Que le bon soit toujours camarade du beau,
Dès demain je chercherai femme ;
Mais comme le divorce entre eux n’est pas nouveau,
Et que peu de beaux corps, hôtes d’une belle âme,
Assemblent l’un et l’autre point,
Ne trouvez pas mauvais que je ne cherche point.
J’ai vu beaucoup d’Hymens, aucuns d’eux ne me tentent :
Cependant des humains presque les quatre parts
S’exposent hardiment au plus grand des hasards ;
Les quatre parts aussi des humains se repentent.
J’en vais alléguer un qui, s’étant repenti,
Ne put trouver d’autre parti,
Que de renvoyer son épouse,
Querelleuse, avare, et jalouse.
Rien ne la contentait, rien n’était comme il faut,
On se levait trop tard, on se couchait trop tôt,
Puis du blanc, puis du noir, puis encore autre chose ;
Les valets enrageaient, l’époux était à bout :
Monsieur ne songe à rien, Monsieur dépense tout,
Monsieur court, Monsieur se repose.
Elle en dit tant, que Monsieur à la fin
Lassé d’entendre un tel lutin,
Vous la renvoie à la campagne
Chez ses parents. La voilà donc compagne
De certaines Philis qui gardent les dindons
Avec les gardeurs de cochons.
Au bout de quelque temps, qu’on la crut adoucie,
Le mari la reprend. Eh bien ! qu’avez-vous fait ?

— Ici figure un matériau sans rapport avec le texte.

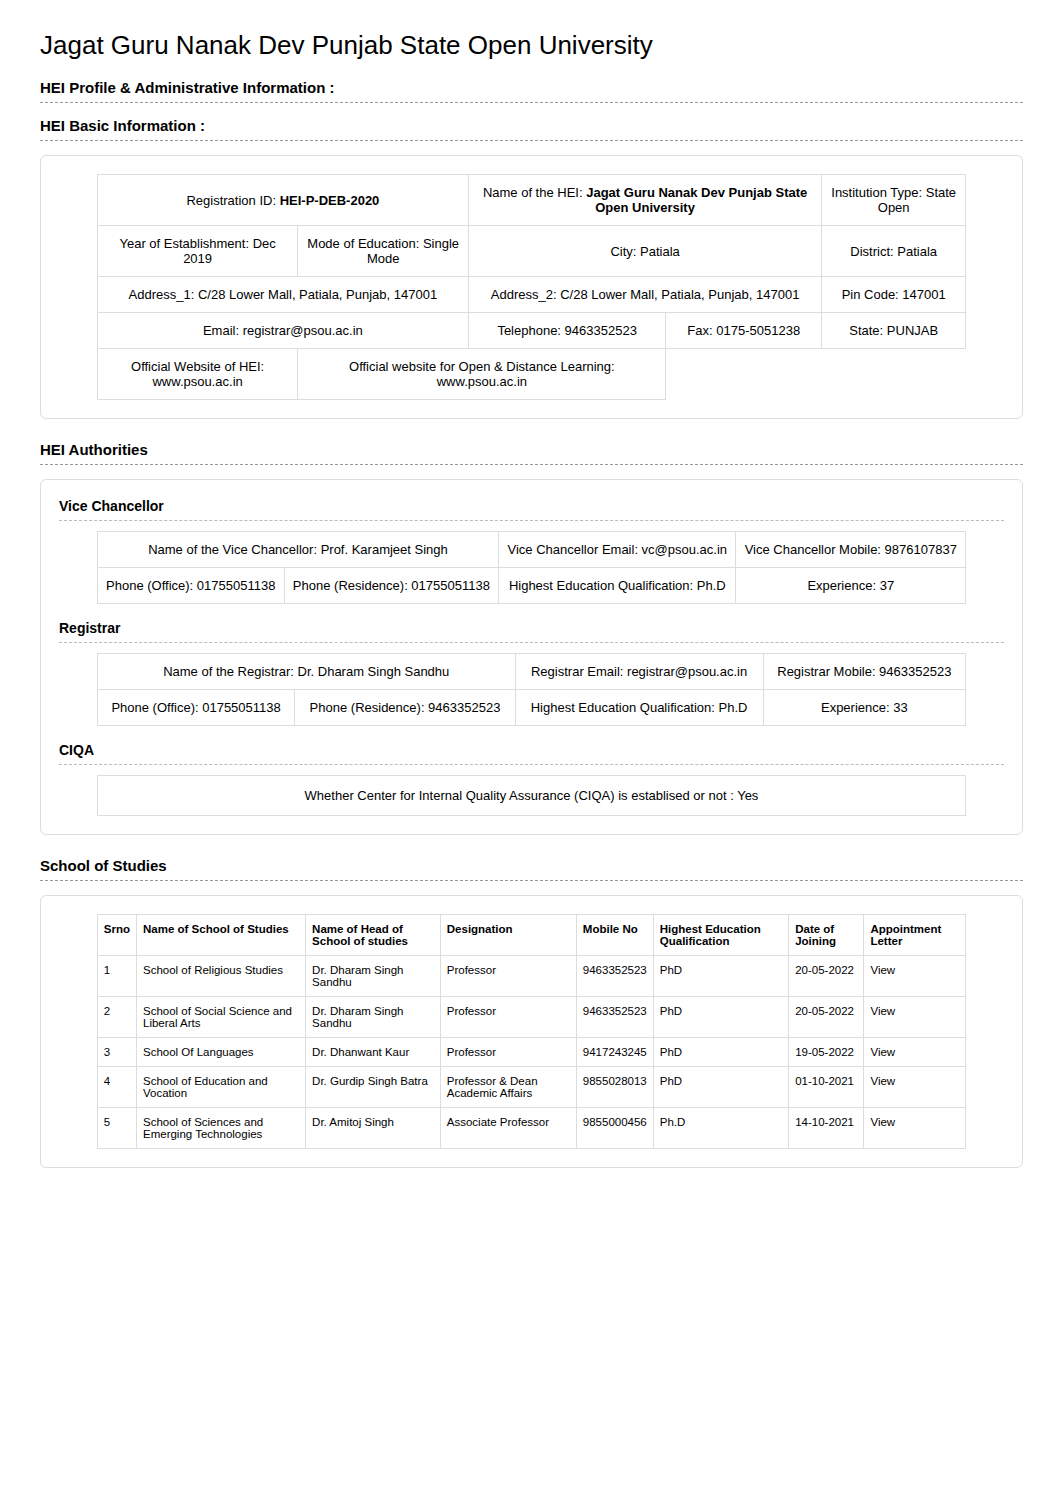Jagat Guru Nanak Dev Punjab State Open University
HEI Profile & Administrative Information :
HEI Basic Information :
| Registration ID: HEI-P-DEB-2020 | Name of the HEI: Jagat Guru Nanak Dev Punjab State Open University | Institution Type: State Open |
| Year of Establishment: Dec 2019 | Mode of Education: Single Mode | City: Patiala | District: Patiala |
| Address_1: C/28 Lower Mall, Patiala, Punjab, 147001 | Address_2: C/28 Lower Mall, Patiala, Punjab, 147001 | Pin Code: 147001 |
| Email: registrar@psou.ac.in | Telephone: 9463352523 | Fax: 0175-5051238 | State: PUNJAB |
| Official Website of HEI: www.psou.ac.in | Official website for Open & Distance Learning: www.psou.ac.in | | |
HEI Authorities
Vice Chancellor
| Name of the Vice Chancellor: Prof. Karamjeet Singh | Vice Chancellor Email: vc@psou.ac.in | Vice Chancellor Mobile: 9876107837 |
| Phone (Office): 01755051138 | Phone (Residence): 01755051138 | Highest Education Qualification: Ph.D | Experience: 37 |
Registrar
| Name of the Registrar: Dr. Dharam Singh Sandhu | Registrar Email: registrar@psou.ac.in | Registrar Mobile: 9463352523 |
| Phone (Office): 01755051138 | Phone (Residence): 9463352523 | Highest Education Qualification: Ph.D | Experience: 33 |
CIQA
| Whether Center for Internal Quality Assurance (CIQA) is establised or not : Yes |
School of Studies
| Srno | Name of School of Studies | Name of Head of School of studies | Designation | Mobile No | Highest Education Qualification | Date of Joining | Appointment Letter |
| --- | --- | --- | --- | --- | --- | --- | --- |
| 1 | School of Religious Studies | Dr. Dharam Singh Sandhu | Professor | 9463352523 | PhD | 20-05-2022 | View |
| 2 | School of Social Science and Liberal Arts | Dr. Dharam Singh Sandhu | Professor | 9463352523 | PhD | 20-05-2022 | View |
| 3 | School Of Languages | Dr. Dhanwant Kaur | Professor | 9417243245 | PhD | 19-05-2022 | View |
| 4 | School of Education and Vocation | Dr. Gurdip Singh Batra | Professor & Dean Academic Affairs | 9855028013 | PhD | 01-10-2021 | View |
| 5 | School of Sciences and Emerging Technologies | Dr. Amitoj Singh | Associate Professor | 9855000456 | Ph.D | 14-10-2021 | View |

Comment passiez-vous votre vie ?
L’innocence des champs est-elle votre fait ?
– Assez, dit-elle ; mais ma peine
Etait de voir les gens plus paresseux qu’ici ;
Ils n’ont des troupeaux nul souci.
Je leur savais bien dire, et m’attirais la haine
De tous ces gens si peu soigneux.
– Eh, Madame, reprit son époux tout à l’heure,
Si votre esprit est si hargneux
Que le monde qui ne demeure
Qu’un moment avec vous, et ne revient qu’au soir,
Est déjà lassé de vous voir,
Que feront des valets qui toute la journée
Vous verront contre eux déchaînée ?
Et que pourra faire un époux
Que vous voulez qui soit jour et nuit avec vous ?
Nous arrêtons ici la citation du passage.